Although much less dramatic, a similar approach is being taken by one invasive species researcher
who has suggested that controlling and reducing the alien invasion of zebra mussels first
requires an understanding of how they function in their native European range.
Using a series of genetic tests, Carol Stepien, director of the Great Lakes environmental
genetics laboratory at Cleveland State University, has traced Lake Erie’s zebra mussel
populations back to the Netherlands and Poland, where they currently exist as part of the
natural aquatic equilibrium.
These original mussels acted as a source population for the Lake Erie invasion, providing
the lake with several introductions, more than likely caused by the dumping of ballast water
from transatlantic commercial tankers.
Making accurate comparisons between Lake Erie’s mussels to their most closely related
northern European cousins helps researchers like Stepien get a better understanding of the
nature of the invasive species and a sense of how to conquer the conqueror.

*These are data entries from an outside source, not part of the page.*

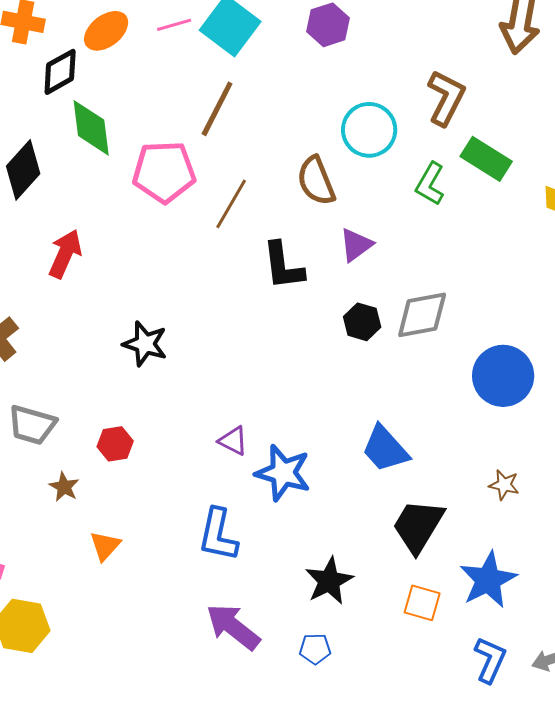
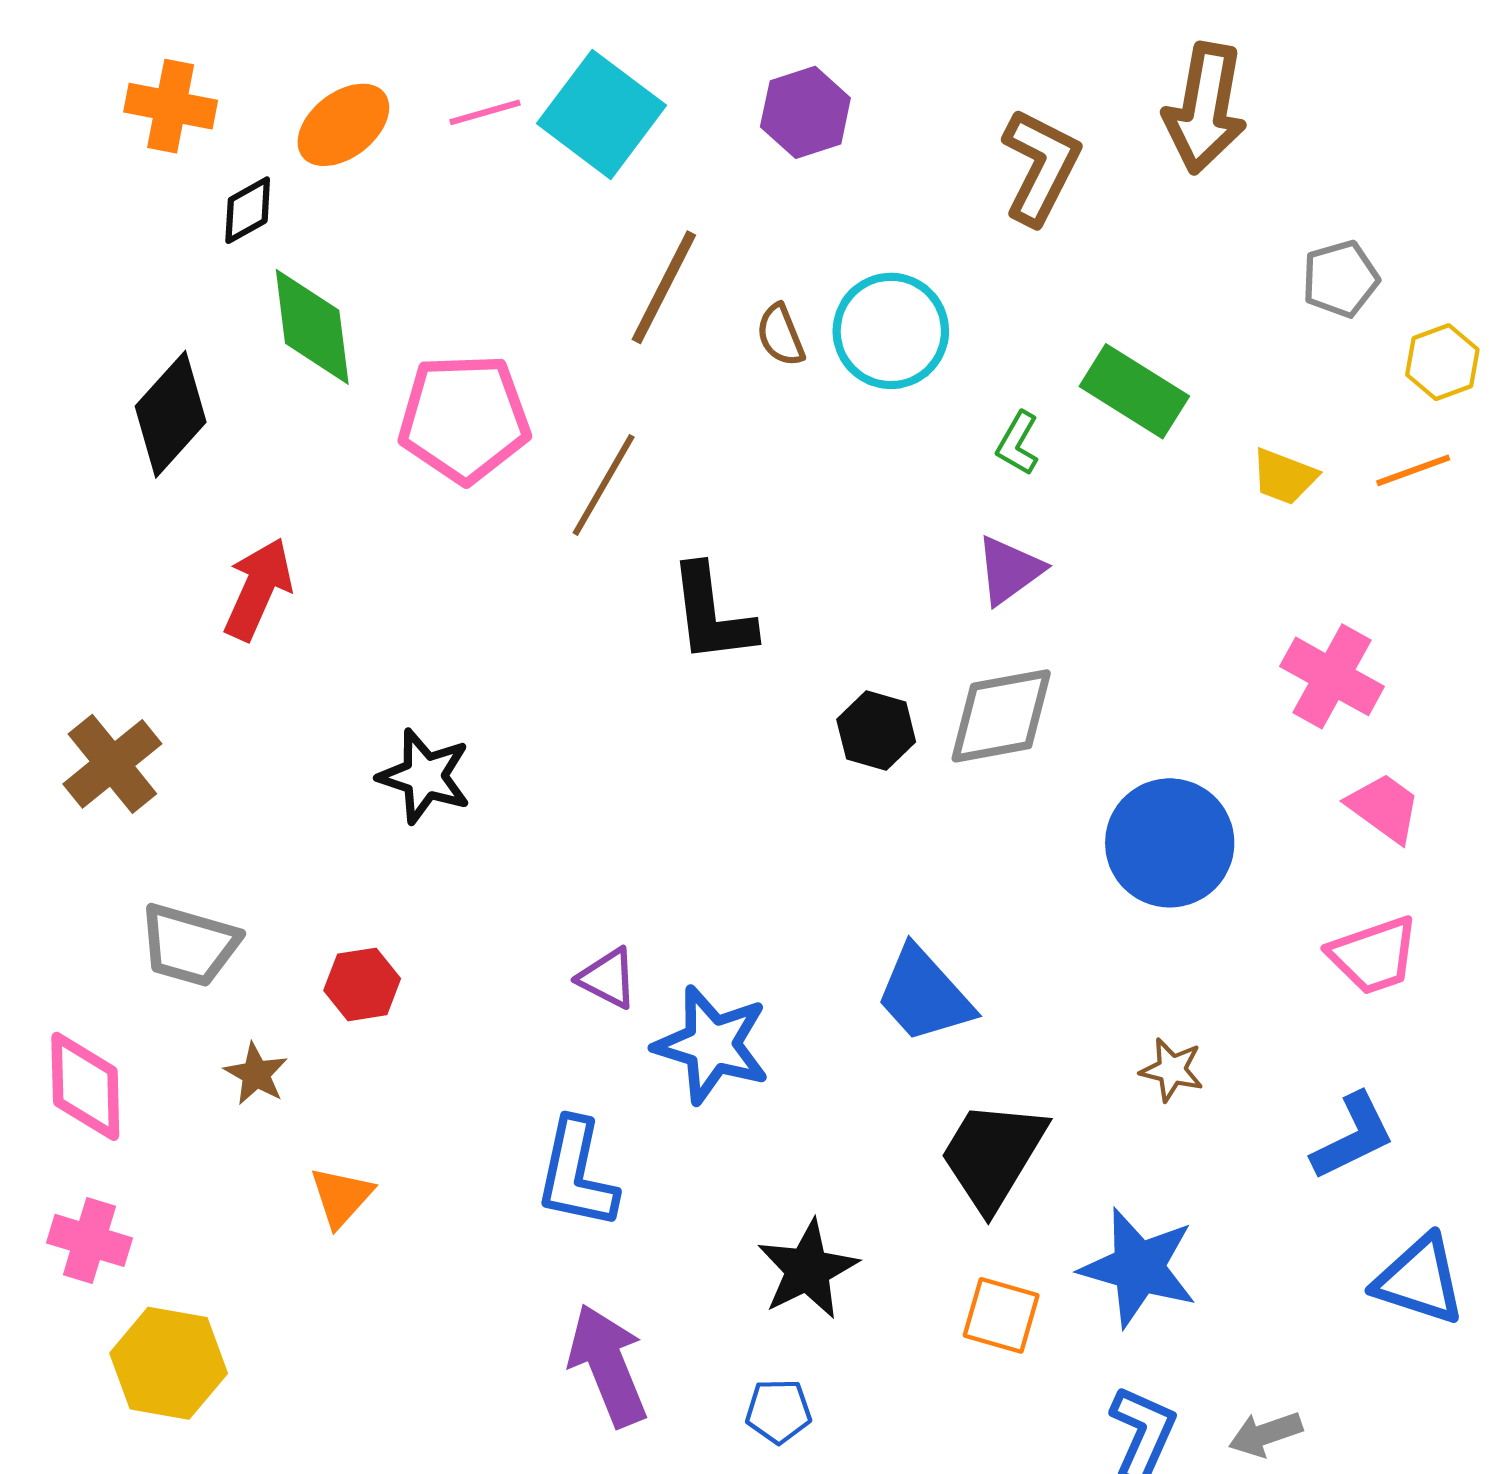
black diamond: (60, 72) -> (248, 210), size x0.7
brown L-shape: (446, 98) -> (1041, 166), moved
brown line: (217, 109) -> (664, 287), moved
brown semicircle: (316, 181) -> (780, 335), moved, size x0.6
green L-shape: (430, 184) -> (1018, 443), size x0.7
purple triangle: (356, 245) -> (1009, 570), moved
blue star: (488, 580) -> (1138, 1268), turned -30
purple arrow: (233, 627) -> (608, 1365), turned 30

“Invasions have changed over the course of time and we keep getting new ones in,” says
Stepien. “We need to know whether we are comparing apples and apples, oranges and oranges,
not apples and oranges.”
By pinning down the European origin of North American zebra mussels, Stepien says certain
environmental comparisons can be made that might provide clues into how to control if not
eliminate these invaders all together.
For example, ecological factors such as water temperature, water chemistry and the matrix
of aquatic species may limit the expansion of zebra mussels in the Netherlands and Poland.
If these limits were replicated on a smaller, tightly controlled scale in Lake Erie, then
North American’s mussel invasion could be halted, if not reversed completely.
“We need to do everything we can to keep them out,” says Stepien. “It
is much cheaper to prevent them than to fight them.”